Member of the Illinois House of Representatives from the 36th district
- In office January 8, 1997 - February 11, 2010
- Preceded by: Maureen Murphy
- Succeeded by: Michael J. Carberry

Personal details
- Born: July 5, 1963 (age 63) Evergreen Park, Illinois
- Party: Democratic
- Spouse: Janet
- Children: Tierney, Jimmy, Quinn, Julia
- Profession: Attorney

= James D. Brosnahan =

American politician

James D. Brosnahan (born 1963) is a former Democratic member of the Illinois House of Representatives, representing the 36th District from 1997 to 2010. The district includes all or parts of Oak Lawn, Evergreen Park, Chicago Ridge, Hometown, Palos Hills, and Chicago's 18th, 19th, and 21st wards.

James D. Brosnahan was born July 5, 1962, in Evergreen Park, Illinois.

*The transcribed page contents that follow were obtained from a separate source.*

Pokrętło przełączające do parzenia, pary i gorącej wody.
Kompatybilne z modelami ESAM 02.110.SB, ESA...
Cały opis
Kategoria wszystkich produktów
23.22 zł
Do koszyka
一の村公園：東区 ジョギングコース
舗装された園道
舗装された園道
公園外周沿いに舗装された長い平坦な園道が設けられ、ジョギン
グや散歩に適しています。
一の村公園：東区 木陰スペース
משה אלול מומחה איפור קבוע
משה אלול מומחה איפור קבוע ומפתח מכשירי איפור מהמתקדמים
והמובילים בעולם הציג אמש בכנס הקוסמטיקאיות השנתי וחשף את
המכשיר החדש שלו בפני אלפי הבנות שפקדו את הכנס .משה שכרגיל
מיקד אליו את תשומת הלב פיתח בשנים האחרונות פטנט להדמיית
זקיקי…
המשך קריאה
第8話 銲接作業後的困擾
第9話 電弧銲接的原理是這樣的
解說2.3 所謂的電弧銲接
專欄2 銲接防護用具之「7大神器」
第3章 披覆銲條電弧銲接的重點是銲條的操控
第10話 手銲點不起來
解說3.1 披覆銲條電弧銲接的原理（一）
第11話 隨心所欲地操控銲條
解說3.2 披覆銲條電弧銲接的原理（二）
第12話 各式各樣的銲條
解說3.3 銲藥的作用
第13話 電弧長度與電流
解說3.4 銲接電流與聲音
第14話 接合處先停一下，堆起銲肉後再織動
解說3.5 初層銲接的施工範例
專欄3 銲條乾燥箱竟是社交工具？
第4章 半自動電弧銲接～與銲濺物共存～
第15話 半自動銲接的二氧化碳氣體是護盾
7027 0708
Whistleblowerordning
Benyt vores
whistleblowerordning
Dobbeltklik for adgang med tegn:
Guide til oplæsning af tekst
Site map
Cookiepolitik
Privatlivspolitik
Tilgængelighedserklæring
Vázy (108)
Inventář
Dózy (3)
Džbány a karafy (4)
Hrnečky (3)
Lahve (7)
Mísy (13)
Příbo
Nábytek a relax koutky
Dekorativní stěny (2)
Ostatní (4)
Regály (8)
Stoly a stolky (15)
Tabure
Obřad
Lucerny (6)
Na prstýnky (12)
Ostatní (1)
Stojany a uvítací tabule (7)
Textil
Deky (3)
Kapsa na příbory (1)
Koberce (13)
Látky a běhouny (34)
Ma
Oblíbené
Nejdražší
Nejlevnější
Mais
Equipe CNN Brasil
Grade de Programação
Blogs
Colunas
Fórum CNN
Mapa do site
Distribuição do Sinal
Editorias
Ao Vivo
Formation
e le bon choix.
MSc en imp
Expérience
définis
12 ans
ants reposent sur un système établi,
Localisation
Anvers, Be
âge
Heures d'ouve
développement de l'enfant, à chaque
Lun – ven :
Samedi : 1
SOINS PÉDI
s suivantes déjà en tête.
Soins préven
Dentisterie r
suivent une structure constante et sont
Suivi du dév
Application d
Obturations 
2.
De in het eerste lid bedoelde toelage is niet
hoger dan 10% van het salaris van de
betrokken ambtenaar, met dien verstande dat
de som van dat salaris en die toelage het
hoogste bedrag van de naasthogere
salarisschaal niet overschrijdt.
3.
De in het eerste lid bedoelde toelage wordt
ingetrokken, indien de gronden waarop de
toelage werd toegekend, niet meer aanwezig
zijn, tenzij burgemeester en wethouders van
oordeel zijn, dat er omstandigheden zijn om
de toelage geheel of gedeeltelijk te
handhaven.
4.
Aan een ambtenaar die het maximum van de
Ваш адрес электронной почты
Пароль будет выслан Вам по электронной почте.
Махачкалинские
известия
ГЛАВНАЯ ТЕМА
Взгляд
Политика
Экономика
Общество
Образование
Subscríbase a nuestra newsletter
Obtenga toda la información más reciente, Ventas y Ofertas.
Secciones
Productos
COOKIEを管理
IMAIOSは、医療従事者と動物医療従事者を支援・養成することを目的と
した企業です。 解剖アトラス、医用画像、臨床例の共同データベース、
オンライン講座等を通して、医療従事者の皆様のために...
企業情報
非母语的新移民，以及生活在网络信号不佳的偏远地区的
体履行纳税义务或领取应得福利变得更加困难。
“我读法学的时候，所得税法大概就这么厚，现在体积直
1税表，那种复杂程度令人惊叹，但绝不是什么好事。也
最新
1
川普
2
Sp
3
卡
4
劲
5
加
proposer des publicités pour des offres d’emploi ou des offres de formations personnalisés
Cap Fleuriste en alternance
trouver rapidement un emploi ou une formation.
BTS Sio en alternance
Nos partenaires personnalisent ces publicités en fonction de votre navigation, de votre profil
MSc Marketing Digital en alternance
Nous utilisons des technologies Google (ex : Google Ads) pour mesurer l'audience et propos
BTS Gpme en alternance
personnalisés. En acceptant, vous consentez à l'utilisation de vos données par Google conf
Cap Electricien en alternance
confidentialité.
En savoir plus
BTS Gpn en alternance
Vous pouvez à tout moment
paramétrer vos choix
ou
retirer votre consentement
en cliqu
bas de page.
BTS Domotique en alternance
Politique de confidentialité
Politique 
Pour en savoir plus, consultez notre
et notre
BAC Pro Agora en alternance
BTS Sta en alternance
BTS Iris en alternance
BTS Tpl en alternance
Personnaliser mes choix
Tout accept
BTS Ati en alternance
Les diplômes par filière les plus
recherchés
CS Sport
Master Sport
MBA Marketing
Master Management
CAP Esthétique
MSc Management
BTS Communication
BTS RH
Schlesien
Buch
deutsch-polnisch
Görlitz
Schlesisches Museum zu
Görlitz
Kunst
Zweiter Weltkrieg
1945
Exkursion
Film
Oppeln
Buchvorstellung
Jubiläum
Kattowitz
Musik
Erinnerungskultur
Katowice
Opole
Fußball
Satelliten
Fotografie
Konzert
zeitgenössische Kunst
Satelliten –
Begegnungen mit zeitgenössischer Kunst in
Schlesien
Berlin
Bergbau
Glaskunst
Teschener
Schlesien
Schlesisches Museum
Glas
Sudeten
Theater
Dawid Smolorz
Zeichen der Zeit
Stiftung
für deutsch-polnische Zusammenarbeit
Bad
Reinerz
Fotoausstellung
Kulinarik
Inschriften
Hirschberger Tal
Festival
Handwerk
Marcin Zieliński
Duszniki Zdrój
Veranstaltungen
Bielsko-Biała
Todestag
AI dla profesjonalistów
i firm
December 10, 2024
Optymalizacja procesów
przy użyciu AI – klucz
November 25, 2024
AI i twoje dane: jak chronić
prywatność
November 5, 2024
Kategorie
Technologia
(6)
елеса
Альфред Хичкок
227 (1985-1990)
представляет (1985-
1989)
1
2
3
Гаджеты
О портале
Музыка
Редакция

An attorney, he earned his B.A. at Loyola University of Chicago and his J.D., Loyola University of Chicago Law School

In the 1996 general election, Brosnahan, of Evergreen Park, defeated Republican incumbent Maureen Murphy to represent the 36th district as part of a Democratic wave in the south suburbs that flipped partisan control of the Illinois House of Representatives.

During the 96th Illinois General Assembly, Brosnahan resigned effective February 11, 2010. The 36th Representative District Committee of the Democratic Party appointed Michael J. Carberry to fill the vacancy. Carberry was sworn into office on March 14, 2010.